Your mother was right when she told you to eat your broccoli. The little green vegetable has been the focus in recent research on UV damage. Early research studies indicate components of broccoli may reduce the risk of UV skin damage and reduce the growth of cancerous tumours caused by UV rays.
Vitamin C-rich foods may help to prevent dry skin caused by aging. Vitamin C is an important anti-oxidant that scoops up free radicals in our bodies. Eating whole foods is much more powerful and effective than taking a single nutrient supplement and you can easily get more than enough vitamin C from your diet. Vitamin C rich foods include parsley, broccoli, peppers, strawberries, oranges and other citrus fruits, papaya, kiwi and leafy green vegetables.
Botanically, the tomato is a fruit but most people think of it as a vegetable. Tomatoes are high in lycopene, an anti-oxidant that has received press for lowering the risk of heart disease and cancer. This fruit also shows promising results for reducing erythema, the redness caused by sunlight. While further research is needed, eating tomatoes regularly is a step in the right direction toward healthier skin. Tomato sauce, ketchup and fresh tomatoes are all delicious ways to get these nutrients. Try a yummy tomato salad with your favourite low-fat cheese such as feta or bocconcini. Instead of asking for extra cheese on your next pizza, ask for extra tomato sauce!
Seeds, nuts and vegetable oils are an important source of vitamin E, an essential antioxidant. Nuts are also a good source of linoleic acid, a polyunsaturated fatty acid that, like vitamin C, may assist with reducing dry skin.

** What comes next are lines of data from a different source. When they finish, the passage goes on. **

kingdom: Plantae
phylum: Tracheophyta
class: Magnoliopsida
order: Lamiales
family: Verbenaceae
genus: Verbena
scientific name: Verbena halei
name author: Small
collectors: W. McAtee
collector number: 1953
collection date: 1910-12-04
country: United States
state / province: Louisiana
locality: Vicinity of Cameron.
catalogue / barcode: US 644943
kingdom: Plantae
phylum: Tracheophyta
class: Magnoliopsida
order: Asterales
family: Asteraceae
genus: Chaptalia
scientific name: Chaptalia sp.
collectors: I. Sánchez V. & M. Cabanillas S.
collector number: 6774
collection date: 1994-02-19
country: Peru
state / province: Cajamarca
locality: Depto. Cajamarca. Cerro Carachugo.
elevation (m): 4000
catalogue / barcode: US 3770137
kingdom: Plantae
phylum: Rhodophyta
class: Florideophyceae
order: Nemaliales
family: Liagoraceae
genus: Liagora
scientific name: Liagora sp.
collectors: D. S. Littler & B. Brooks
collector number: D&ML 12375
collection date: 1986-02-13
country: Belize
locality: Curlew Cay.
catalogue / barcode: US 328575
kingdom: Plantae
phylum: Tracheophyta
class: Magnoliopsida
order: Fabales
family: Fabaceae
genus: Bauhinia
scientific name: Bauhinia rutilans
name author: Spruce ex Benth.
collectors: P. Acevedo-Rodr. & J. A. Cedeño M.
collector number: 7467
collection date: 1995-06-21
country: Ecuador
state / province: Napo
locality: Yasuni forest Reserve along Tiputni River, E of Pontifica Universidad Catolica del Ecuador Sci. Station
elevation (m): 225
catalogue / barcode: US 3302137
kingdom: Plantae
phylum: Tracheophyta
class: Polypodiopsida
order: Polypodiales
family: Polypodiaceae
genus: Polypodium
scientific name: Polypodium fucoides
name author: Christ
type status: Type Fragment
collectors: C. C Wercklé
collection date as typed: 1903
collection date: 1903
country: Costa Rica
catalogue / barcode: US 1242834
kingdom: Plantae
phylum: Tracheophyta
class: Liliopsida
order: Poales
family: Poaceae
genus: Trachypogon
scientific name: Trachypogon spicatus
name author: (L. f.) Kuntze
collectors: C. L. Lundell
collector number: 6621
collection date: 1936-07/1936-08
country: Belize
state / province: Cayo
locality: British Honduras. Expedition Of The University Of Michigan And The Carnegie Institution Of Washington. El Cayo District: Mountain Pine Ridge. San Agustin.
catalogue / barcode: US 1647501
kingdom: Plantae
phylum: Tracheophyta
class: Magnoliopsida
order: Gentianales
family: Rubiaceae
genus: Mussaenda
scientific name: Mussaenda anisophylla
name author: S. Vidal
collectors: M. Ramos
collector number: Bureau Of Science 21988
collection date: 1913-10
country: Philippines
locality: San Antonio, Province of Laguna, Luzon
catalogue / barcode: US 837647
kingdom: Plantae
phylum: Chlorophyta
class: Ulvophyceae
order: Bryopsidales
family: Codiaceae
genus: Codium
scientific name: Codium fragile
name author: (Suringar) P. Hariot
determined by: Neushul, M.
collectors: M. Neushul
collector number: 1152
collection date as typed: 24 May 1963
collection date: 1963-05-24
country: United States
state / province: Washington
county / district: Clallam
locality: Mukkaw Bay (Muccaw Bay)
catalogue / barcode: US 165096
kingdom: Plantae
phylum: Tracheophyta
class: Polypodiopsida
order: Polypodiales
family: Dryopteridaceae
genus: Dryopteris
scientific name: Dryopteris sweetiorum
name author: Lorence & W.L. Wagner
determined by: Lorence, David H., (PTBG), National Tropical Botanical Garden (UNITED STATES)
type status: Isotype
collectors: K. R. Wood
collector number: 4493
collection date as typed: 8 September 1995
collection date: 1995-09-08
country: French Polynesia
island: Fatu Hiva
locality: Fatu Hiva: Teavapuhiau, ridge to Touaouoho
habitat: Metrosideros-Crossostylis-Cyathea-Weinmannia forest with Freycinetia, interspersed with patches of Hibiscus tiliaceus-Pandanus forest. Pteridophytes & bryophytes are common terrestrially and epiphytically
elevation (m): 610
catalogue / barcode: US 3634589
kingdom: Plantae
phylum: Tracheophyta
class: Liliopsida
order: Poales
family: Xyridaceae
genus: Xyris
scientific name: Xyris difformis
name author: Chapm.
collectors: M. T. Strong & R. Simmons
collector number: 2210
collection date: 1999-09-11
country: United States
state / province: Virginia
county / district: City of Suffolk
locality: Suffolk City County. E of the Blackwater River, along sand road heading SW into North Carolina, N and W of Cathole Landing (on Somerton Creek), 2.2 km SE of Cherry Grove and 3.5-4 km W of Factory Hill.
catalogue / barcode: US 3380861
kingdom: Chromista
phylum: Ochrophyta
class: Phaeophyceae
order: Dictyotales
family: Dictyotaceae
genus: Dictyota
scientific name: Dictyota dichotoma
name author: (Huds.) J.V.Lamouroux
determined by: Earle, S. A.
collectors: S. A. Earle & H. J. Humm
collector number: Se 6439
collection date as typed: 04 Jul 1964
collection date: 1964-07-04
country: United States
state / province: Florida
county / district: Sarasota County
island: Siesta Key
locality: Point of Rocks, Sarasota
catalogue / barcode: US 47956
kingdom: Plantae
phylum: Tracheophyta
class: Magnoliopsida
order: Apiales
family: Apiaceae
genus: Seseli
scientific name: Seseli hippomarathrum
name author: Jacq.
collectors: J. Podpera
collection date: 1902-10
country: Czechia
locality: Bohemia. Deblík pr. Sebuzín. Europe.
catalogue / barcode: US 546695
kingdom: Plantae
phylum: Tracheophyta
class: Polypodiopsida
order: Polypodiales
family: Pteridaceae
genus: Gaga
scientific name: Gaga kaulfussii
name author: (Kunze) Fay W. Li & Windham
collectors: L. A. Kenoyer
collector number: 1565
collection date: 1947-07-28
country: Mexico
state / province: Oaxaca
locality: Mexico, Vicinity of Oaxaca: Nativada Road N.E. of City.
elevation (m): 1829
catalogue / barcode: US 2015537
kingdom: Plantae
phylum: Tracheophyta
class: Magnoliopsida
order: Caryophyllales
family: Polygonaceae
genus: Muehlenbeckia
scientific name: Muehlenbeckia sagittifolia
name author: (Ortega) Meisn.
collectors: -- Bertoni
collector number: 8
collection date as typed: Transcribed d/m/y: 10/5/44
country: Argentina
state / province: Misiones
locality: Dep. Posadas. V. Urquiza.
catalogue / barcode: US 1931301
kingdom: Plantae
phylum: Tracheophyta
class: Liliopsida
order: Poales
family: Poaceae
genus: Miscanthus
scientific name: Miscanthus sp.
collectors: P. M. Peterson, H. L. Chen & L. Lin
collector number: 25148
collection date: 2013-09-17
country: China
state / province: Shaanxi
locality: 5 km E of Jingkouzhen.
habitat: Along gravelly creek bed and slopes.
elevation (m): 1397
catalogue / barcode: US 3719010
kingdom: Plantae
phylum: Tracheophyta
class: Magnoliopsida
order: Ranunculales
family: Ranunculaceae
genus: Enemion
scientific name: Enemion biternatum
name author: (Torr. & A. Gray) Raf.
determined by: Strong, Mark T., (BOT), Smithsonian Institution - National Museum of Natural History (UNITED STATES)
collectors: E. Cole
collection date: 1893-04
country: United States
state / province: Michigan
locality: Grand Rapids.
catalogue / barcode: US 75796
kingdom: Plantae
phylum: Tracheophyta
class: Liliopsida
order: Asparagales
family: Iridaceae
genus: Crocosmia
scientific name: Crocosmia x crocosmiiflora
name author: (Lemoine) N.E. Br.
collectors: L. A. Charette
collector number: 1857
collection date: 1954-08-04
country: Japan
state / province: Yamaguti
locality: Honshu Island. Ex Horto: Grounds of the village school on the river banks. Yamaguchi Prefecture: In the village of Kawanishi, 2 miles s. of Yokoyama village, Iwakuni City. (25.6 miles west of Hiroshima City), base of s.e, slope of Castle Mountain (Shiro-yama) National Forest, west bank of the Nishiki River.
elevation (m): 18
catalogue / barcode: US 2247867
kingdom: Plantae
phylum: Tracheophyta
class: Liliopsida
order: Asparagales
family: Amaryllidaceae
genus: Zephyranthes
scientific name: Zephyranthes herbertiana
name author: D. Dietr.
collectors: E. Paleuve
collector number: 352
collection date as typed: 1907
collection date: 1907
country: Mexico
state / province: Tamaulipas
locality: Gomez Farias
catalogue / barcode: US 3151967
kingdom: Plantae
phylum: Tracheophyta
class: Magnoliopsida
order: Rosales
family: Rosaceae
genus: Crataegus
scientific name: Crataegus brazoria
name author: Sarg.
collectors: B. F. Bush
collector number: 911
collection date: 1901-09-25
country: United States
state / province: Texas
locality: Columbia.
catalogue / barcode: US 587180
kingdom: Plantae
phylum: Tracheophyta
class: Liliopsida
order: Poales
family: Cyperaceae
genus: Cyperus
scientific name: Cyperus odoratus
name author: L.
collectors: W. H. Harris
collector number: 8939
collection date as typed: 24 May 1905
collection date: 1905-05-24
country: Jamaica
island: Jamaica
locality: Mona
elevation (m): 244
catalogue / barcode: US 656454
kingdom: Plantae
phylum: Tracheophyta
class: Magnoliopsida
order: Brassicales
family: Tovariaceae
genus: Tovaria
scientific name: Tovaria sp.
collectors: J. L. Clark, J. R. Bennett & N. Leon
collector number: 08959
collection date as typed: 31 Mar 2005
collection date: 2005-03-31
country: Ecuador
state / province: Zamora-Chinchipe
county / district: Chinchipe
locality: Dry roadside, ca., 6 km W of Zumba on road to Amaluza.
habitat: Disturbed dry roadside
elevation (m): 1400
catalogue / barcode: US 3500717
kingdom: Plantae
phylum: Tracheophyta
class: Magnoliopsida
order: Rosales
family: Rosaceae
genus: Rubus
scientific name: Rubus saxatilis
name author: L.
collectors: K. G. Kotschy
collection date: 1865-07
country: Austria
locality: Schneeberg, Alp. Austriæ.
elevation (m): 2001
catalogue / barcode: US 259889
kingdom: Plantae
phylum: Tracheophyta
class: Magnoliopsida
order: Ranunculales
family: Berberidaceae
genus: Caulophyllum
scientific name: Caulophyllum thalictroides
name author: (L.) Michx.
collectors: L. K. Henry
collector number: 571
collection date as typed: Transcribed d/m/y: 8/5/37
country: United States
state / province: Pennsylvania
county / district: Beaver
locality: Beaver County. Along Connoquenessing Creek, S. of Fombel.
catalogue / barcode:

The sun is an important source of vitamin D, an essential vitamin that helps prevent cancer and bone disease. In Canadian winters, vitamin D is not readily available from the sun and in summer, the risk of skin cancer from harmful UV rays means that we must protect our skin, therefore limiting how much vitamin D we get all year round. To make sure you get enough vitamin D, eat more fatty fish and be sure to read the label and look for products that are fortified with it such as milk, milk alternatives (soy and rice beverage), calcium-added orange juice, and other dairy products. Foods fortified with vitamin D3 (cholecalciferol), a non-vegetarian source of vitamin D, appear to be more effective than foods fortified with the vegetarian source D2.
The Canadian Cancer Society recommends consuming 1,000 international units (IU) of vitamin D a day during the fall and winter, or all year round if you are older, have dark skin, or wear protective clothing or sunscreen when outside. This amount would be difficult to consume from food alone so a supplement may be needed.